### Stored data entries

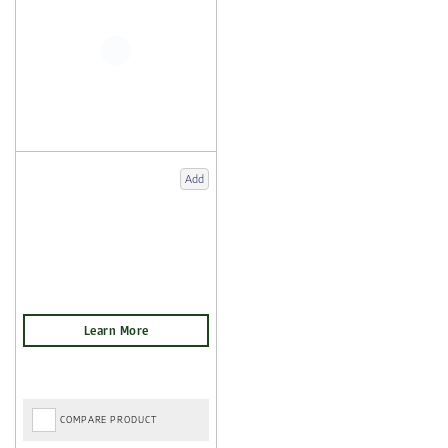
Add
COMPARE PRODUCT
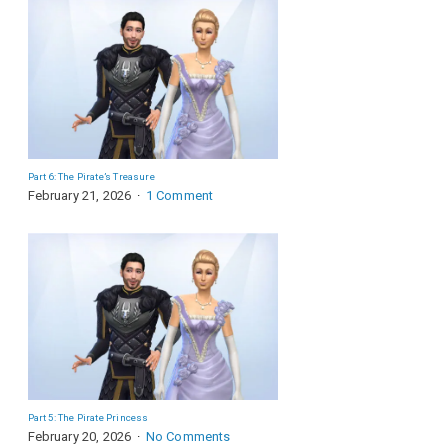
Part 6: The Pirate’s Treasure
February 21, 2026
1 Comment
Part 5: The Pirate Princess
February 20, 2026
No Comments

### WHAT YOU WILL DO
Please copy the data above exactly; the pictures do not belong in the copy.

### EXPECTED ANSWER
Add
COMPARE PRODUCT
Part 6: The Pirate’s Treasure
February 21, 2026
1 Comment
Part 5: The Pirate Princess
February 20, 2026
No Comments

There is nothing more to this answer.